Essay: Marcus Aurelius and the Frequent
Irrelevance of Literary, Art, and Film Critics
25 January 2003
I, personally, am tired of so-called literary, artistic, musical, and cinematic experts attempting to tell me what is good and what is not good. Many critics (no offense to those of you with sense) seem to hold the belief that beauty is not in the eye of the beholder. If (as these critics would say) you think an acclaimed work is not pleasing to the senses, then you just don’t understand it. I have long been of the opinion that if something is beautiful, it is so on its face. (That is not to say that beauty is only skin deep; I merely attest that if there is beauty to be had, it does not have to be explained… it is just there.) The minute you have to explain why something is enjoyable, you have, in my opinion completely discredited it as being worthy of that sort of praise.
One of my huge pet peeves is the famous Modern Library’s list of the 100 Best Novels of the 20th Century (If that link doesn’t work, click here). I’m sorry, I’ve read several of those that the critics selected and I would not count them as the "best" books of the 20th century in the least. (The readers’ choices are much better; while many of the critics’ choices honestly appear in the reader’s list, many adventure fantasy or science fiction that a critic would never own up to liking also appear. For example, the number 3 book, James Joyce’s A Portrait of the Artist as a Young Man, is dull, depressing, somewhat confusingly written, and generally not a book that I ever would want to read again. Literary critics would say that I have this opinion because I did not understand it. On the contrary, I understand the book just fine and would be among the first to admit that it is cleverly and thoughtfully written. Joyce’s writing style is clearly very sophisticated. These things in themselves do not make a book enjoyable or in any way aesthetically pleasing; in many cases the exact opposite is true. I am not going to make the mistake of the critics, though, who would say that anyone who disagrees with my opinion is wrong; no, I believe that there are some people who enjoy James Joyce (or Virginia Woolf for that matter) and honestly think that they write beautifully. I am merely asking that critics and other pretentious intellectuals stop trying to badger people into liking or disliking whatever those same intellectuals happen to like or dislike at the moment.
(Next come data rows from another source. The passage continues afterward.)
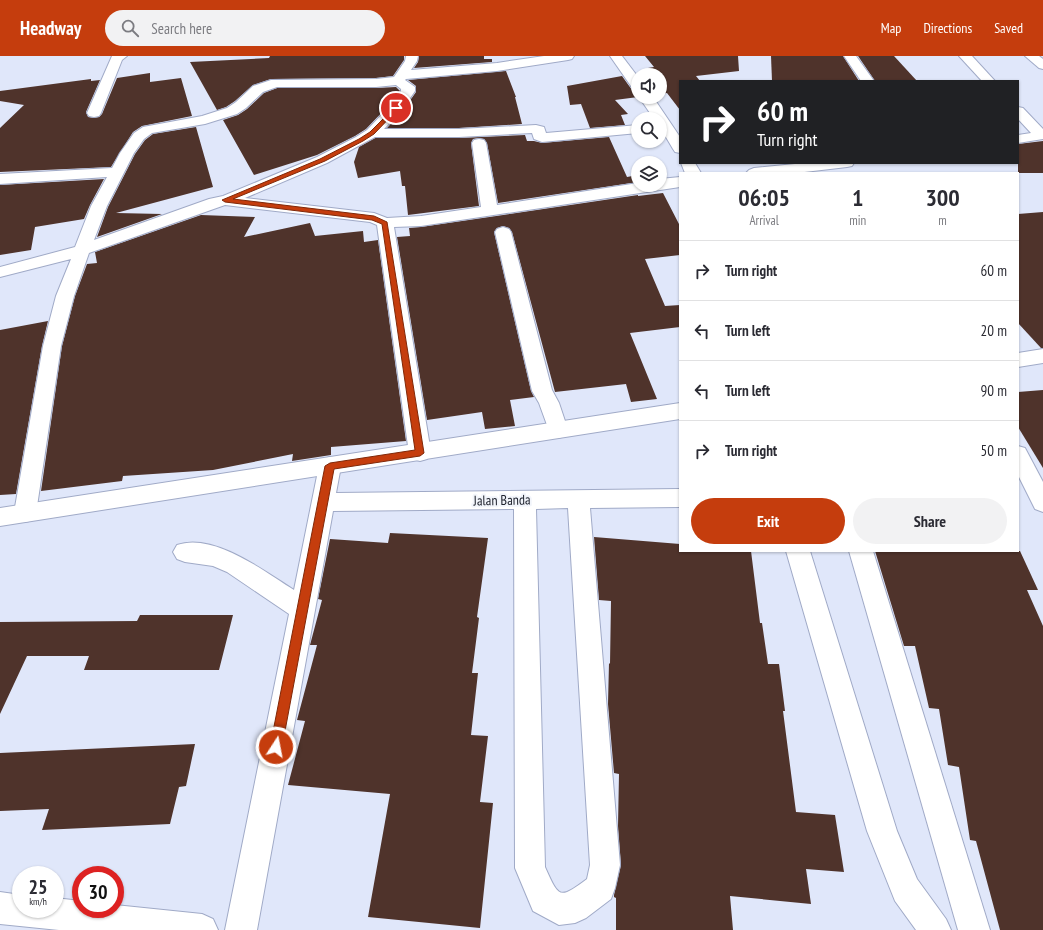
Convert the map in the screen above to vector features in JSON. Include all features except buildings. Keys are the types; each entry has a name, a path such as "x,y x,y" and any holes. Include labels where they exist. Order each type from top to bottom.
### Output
{"street":[{"path":"94,113 117,58 121,56"},
{"path":"400,78 411,61 412,56"},
{"path":"25,513 52,346 65,296 99,206 127,153 142,134 158,128 205,120 232,111 246,101 250,95 266,85 284,82 376,83 418,73 437,73 568,56"},
{"path":"616,56 631,76"},
{"path":"850,56 867,80"},
{"path":"965,56 988,80"},
{"path":"1031,56 1043,65"},
{"path":"0,272 84,247 215,202 225,200 322,160 372,133 396,108 408,91 408,87 400,78"},
{"path":"1019,113 1035,138"},
{"path":"372,133 459,133 536,129 539,130 539,136 542,138 631,130"},
{"path":"667,131 679,148"},
{"path":"479,143 490,211"},
{"path":"772,172 828,169 844,164"},
{"path":"0,179 117,172"},
{"path":"667,183 679,182"},
{"path":"225,200 374,218 385,223 421,221 631,189"},
{"path":"385,223 420,453"},
{"path":"503,232 542,391 549,403 558,430"},
{"path":"1019,360 1043,356"},
{"path":"0,517 420,453 679,411"},
{"path":"1019,457 1033,497"},
{"path":"241,930 330,466"},
{"name":"Jalan Banda","path":"323,502 679,498"},
{"path":"525,499 530,868 544,900 559,909 575,907 600,888 605,865 578,499"},
{"path":"185,552 216,556 235,565 302,609"},
{"path":"798,552 882,832 906,890 935,930"},
{"path":"861,552 974,930"},
{"path":"0,908 202,930"}],"route":[{"path":"276,747 330,466 420,453 385,223 374,218 225,200 322,160 361,140 372,133 396,108"}]}
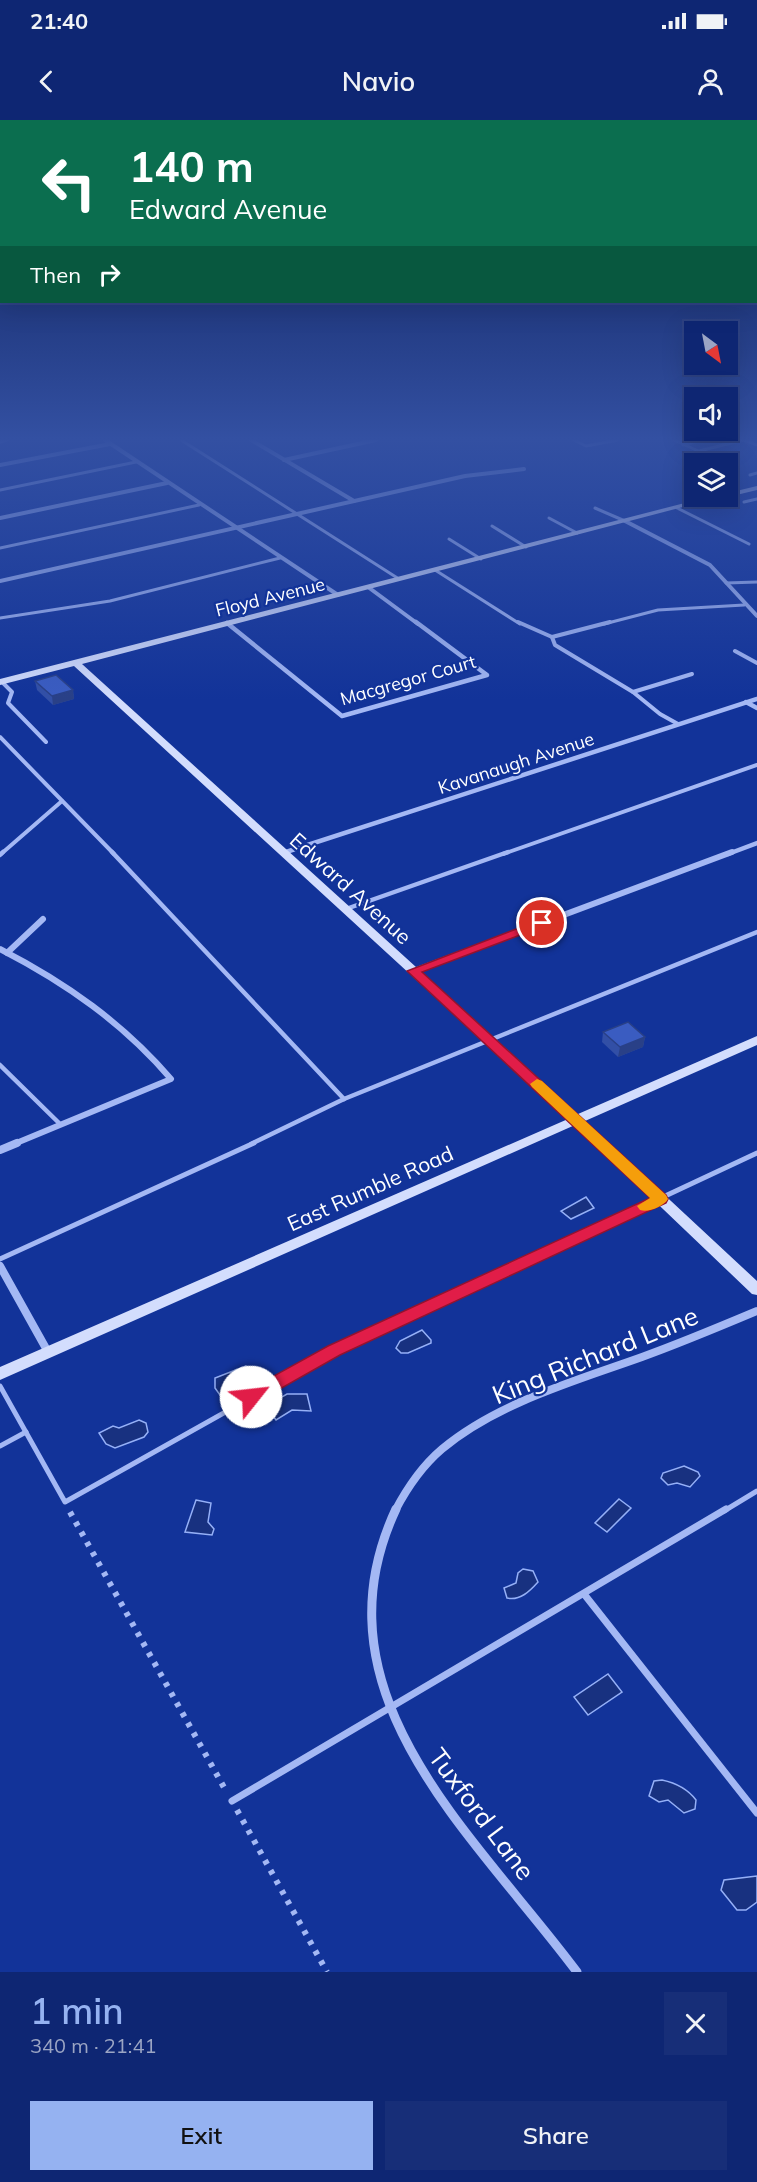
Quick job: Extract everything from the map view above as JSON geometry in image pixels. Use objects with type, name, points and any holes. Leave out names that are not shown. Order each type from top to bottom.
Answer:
[{"type":"street","points":[[231,526],[339,595]]},
{"type":"street","points":[[0,581],[247,526]]},
{"type":"street","name":"Floyd Avenue","points":[[1,681],[603,526]]},
{"type":"street","points":[[636,526],[701,560],[757,616]]},
{"type":"street","name":"Macgregor Court","points":[[227,623],[342,716],[487,675],[368,587]]},
{"type":"street","name":"Edward Avenue","points":[[75,662],[577,1120],[757,1290]]},
{"type":"street","name":"Kavanaugh Avenue","points":[[283,853],[757,699]]},
{"type":"street","points":[[746,702],[757,708]]},
{"type":"street","points":[[414,971],[757,843]]},
{"type":"street","points":[[8,952],[43,919]]},
{"type":"street","points":[[0,949],[32,965],[90,1001],[128,1032],[171,1078],[59,1123],[0,1150]]},
{"type":"street","name":"East Rumble Road","points":[[0,1374],[757,1040]]},
{"type":"street","points":[[0,1266],[48,1352]]},
{"type":"street","name":"King Richard Lane","points":[[376,1668],[371,1633],[371,1595],[380,1548],[390,1521],[404,1495],[423,1469],[452,1441],[516,1407],[569,1383],[674,1346],[757,1311]]},
{"type":"street","name":"Tuxford Lane","points":[[376,1668],[388,1708],[408,1749],[433,1788],[577,1972]]},
{"type":"lane","points":[[0,548],[98,526]]},
{"type":"lane","points":[[316,526],[399,579]]},
{"type":"lane","points":[[493,526],[526,547]]},
{"type":"lane","points":[[565,526],[577,533]]},
{"type":"lane","points":[[714,526],[749,544]]},
{"type":"lane","points":[[449,539],[481,559]]},
{"type":"lane","points":[[0,618],[110,602],[280,558]]},
{"type":"lane","points":[[435,570],[527,628],[552,637],[658,610],[744,605]]},
{"type":"lane","points":[[726,583],[757,582]]},
{"type":"lane","points":[[552,637],[555,645],[633,692],[660,714],[678,724]]},
{"type":"lane","points":[[735,651],[757,663]]},
{"type":"lane","points":[[633,692],[692,674]]},
{"type":"lane","points":[[1,681],[12,692],[8,703],[46,742]]},
{"type":"lane","points":[[0,738],[344,1099]]},
{"type":"lane","points":[[345,909],[757,765]]},
{"type":"lane","points":[[0,855],[62,801]]},
{"type":"lane","points":[[0,1259],[204,1167],[344,1099],[757,932]]},
{"type":"lane","points":[[0,1065],[59,1123]]},
{"type":"lane","points":[[0,1386],[64,1502],[334,1351],[757,1153]]},
{"type":"lane","points":[[0,1446],[26,1432]]},
{"type":"lane","points":[[232,1801],[757,1491]]},
{"type":"lane","points":[[584,1594],[757,1813]]},
{"type":"path","points":[[64,1502],[327,1972]]},
{"type":"water","points":[[586,1197],[594,1208],[571,1219],[561,1211]]},
{"type":"water","points":[[422,1330],[431,1343],[408,1353],[401,1353],[396,1348],[400,1341]]},
{"type":"water","points":[[246,1366],[254,1377],[220,1395],[215,1388],[215,1378]]},
{"type":"water","points":[[287,1394],[307,1394],[311,1411],[292,1410],[276,1420],[266,1406]]},
{"type":"water","points":[[139,1420],[146,1423],[148,1432],[144,1437],[115,1448],[106,1444],[99,1433],[113,1426],[119,1428]]},
{"type":"water","points":[[684,1466],[698,1472],[700,1476],[690,1487],[677,1483],[668,1485],[661,1478],[663,1473]]},
{"type":"water","points":[[619,1499],[631,1508],[607,1532],[595,1523]]},
{"type":"water","points":[[196,1500],[211,1503],[208,1522],[214,1529],[212,1535],[185,1532]]},
{"type":"water","points":[[523,1569],[533,1571],[538,1582],[520,1597],[507,1598],[504,1588],[516,1583],[518,1573]]},
{"type":"water","points":[[608,1674],[622,1692],[588,1715],[574,1697]]},
{"type":"water","points":[[662,1780],[677,1784],[689,1792],[696,1800],[695,1809],[684,1813],[668,1800],[659,1802],[649,1796],[654,1781]]},
{"type":"water","points":[[757,1876],[757,1902],[746,1910],[737,1910],[721,1890],[724,1880]]},
{"type":"building","points":[[56,675],[73,690],[52,696],[35,681]]},
{"type":"building","points":[[628,1022],[645,1037],[620,1047],[603,1032]]},
{"type":"slow traffic","points":[[537,1084],[661,1199],[645,1206]]},
{"type":"route","points":[[251,1397],[334,1351],[661,1199],[414,971],[542,923]]}]
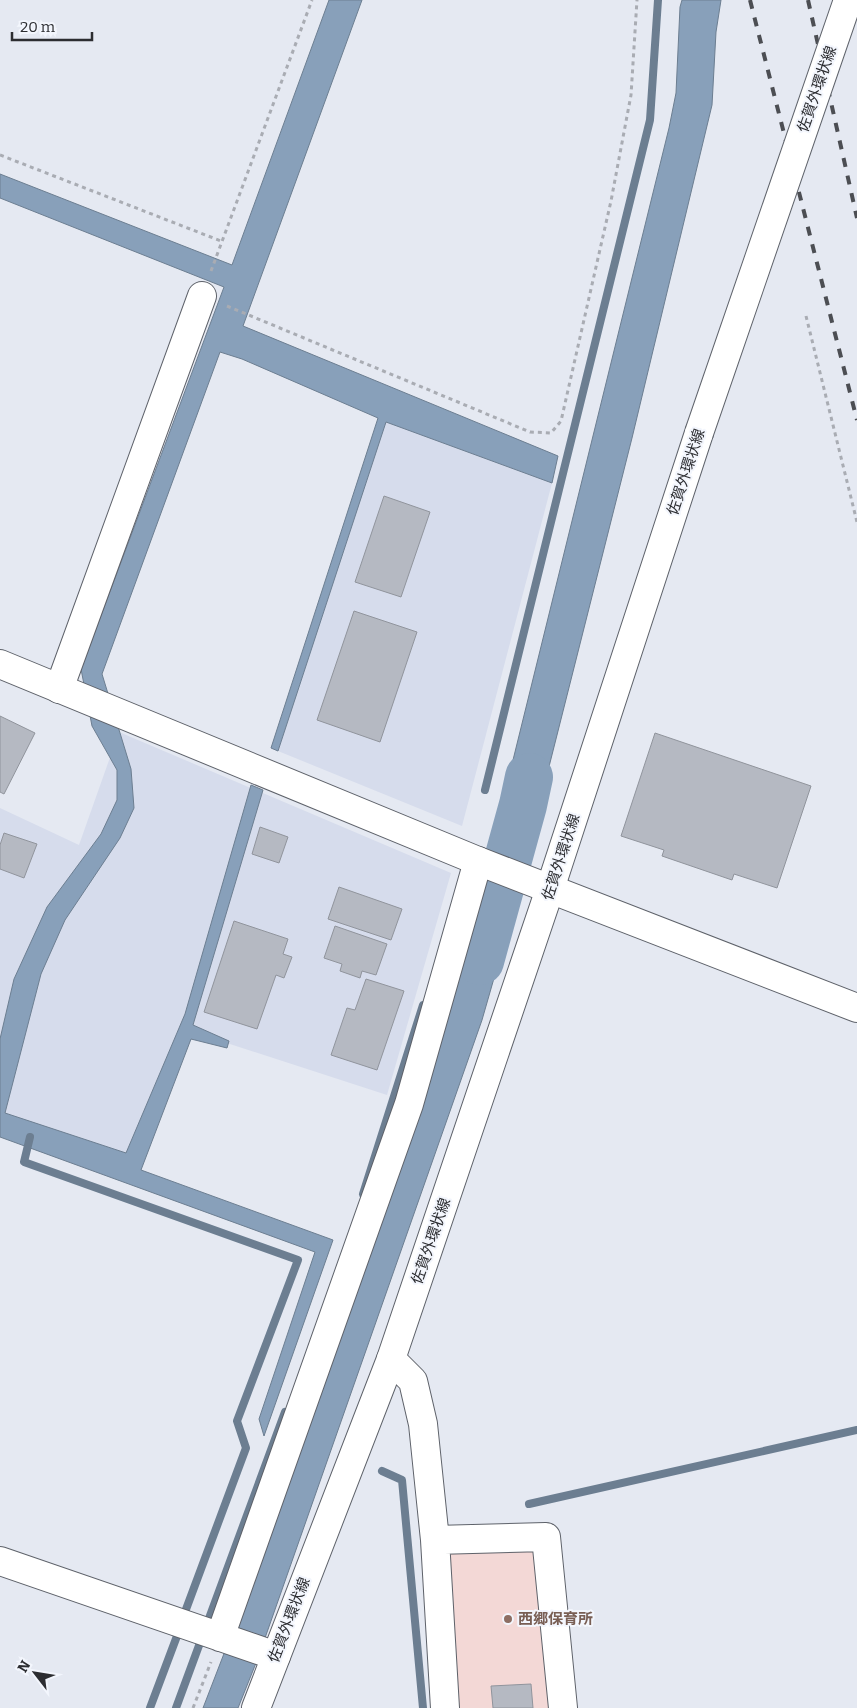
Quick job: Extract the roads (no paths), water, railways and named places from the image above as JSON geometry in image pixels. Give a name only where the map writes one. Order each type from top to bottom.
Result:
[{"type":"street","name":"佐賀外環状線","points":[[256,1708],[391,1359],[550,890],[699,433],[848,0]]},
{"type":"street","points":[[69,693],[202,296]]},
{"type":"street","points":[[0,664],[550,890],[857,1008]]},
{"type":"street","points":[[220,1638],[409,1104],[478,861]]},
{"type":"street","points":[[391,1359],[413,1381],[423,1424],[435,1540],[445,1708]]},
{"type":"street","points":[[435,1540],[546,1537],[563,1708]]},
{"type":"street","points":[[0,1561],[276,1656]]},
{"type":"water","points":[[329,0],[362,0],[243,326],[558,456],[552,483],[386,422],[278,751],[271,748],[378,418],[242,359],[220,352],[102,674],[131,769],[134,808],[120,838],[65,920],[41,974],[5,1113],[126,1153],[185,1014],[251,785],[263,790],[193,1025],[229,1041],[227,1048],[191,1039],[141,1170],[333,1240],[264,1436],[259,1419],[315,1252],[0,1137],[0,1039],[14,979],[47,907],[101,834],[117,800],[117,770],[92,726],[81,669],[224,287],[0,198],[0,174],[232,265]]},
{"type":"water","points":[[682,0],[721,0],[716,32],[712,105],[632,438],[531,838],[512,841],[495,833],[669,128],[676,93],[680,7]]},
{"type":"water","points":[[480,893],[496,898],[511,919],[482,1020],[265,1638],[234,1626]]},
{"type":"water","points":[[225,1651],[256,1663],[238,1708],[203,1708]]},
{"type":"waterway","points":[[485,790],[650,120],[658,0]]},
{"type":"waterway","points":[[480,961],[529,777]]},
{"type":"waterway","points":[[363,1194],[423,1005]]},
{"type":"waterway","points":[[30,1137],[24,1162],[298,1260],[237,1421],[246,1448],[185,1612]]},
{"type":"waterway","points":[[176,1708],[285,1412]]},
{"type":"waterway","points":[[529,1504],[857,1430]]},
{"type":"waterway","points":[[382,1471],[402,1480],[423,1708]]},
{"type":"waterway","points":[[150,1708],[177,1636]]},
{"type":"railway","points":[[750,0],[857,420]]},
{"type":"railway","points":[[808,0],[857,218]]},
{"type":"place","name":"西郷保育所","points":[[508,1619]]}]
I was finally prompted to write something on this topic when I read The Meditations of Marcus Aurelius. The last of the great stoic philosophers summed up all of what I believe on this topic much more succinctly than I can. He, like I, was of the opinion that criticism or other pontification on virtue is completely irrelevant, whether or not something is actually aesthetically pleasing. The only person who knows what is beautiful and what isn’t is the beholder. So, to any professional critics reading this, you don’t have take my word for it, take Marcus Aurelius’s:
"Everything which is in any way beautiful is beautiful in itself, and terminates in itself, not having praise as part of itself. Neither worse then nor better is a thing made by being praised. I affirm this also of the things which are called beautiful by the vulgar; for example, material things and works of art. That which is really beautiful has no need of anything; not more than law, not more than truth, not more than benevolence or modesty. Which of these things is beautiful because it is praised, or spoiled by being blamed? Is such a thing as an emerald made worse than it was, if it is not praised? or gold, ivory, purple, a lyre, a little knife, a flower, a shrub?"
--Marcus Aurelius (121–180 A.D.), Meditations, Book IV:20.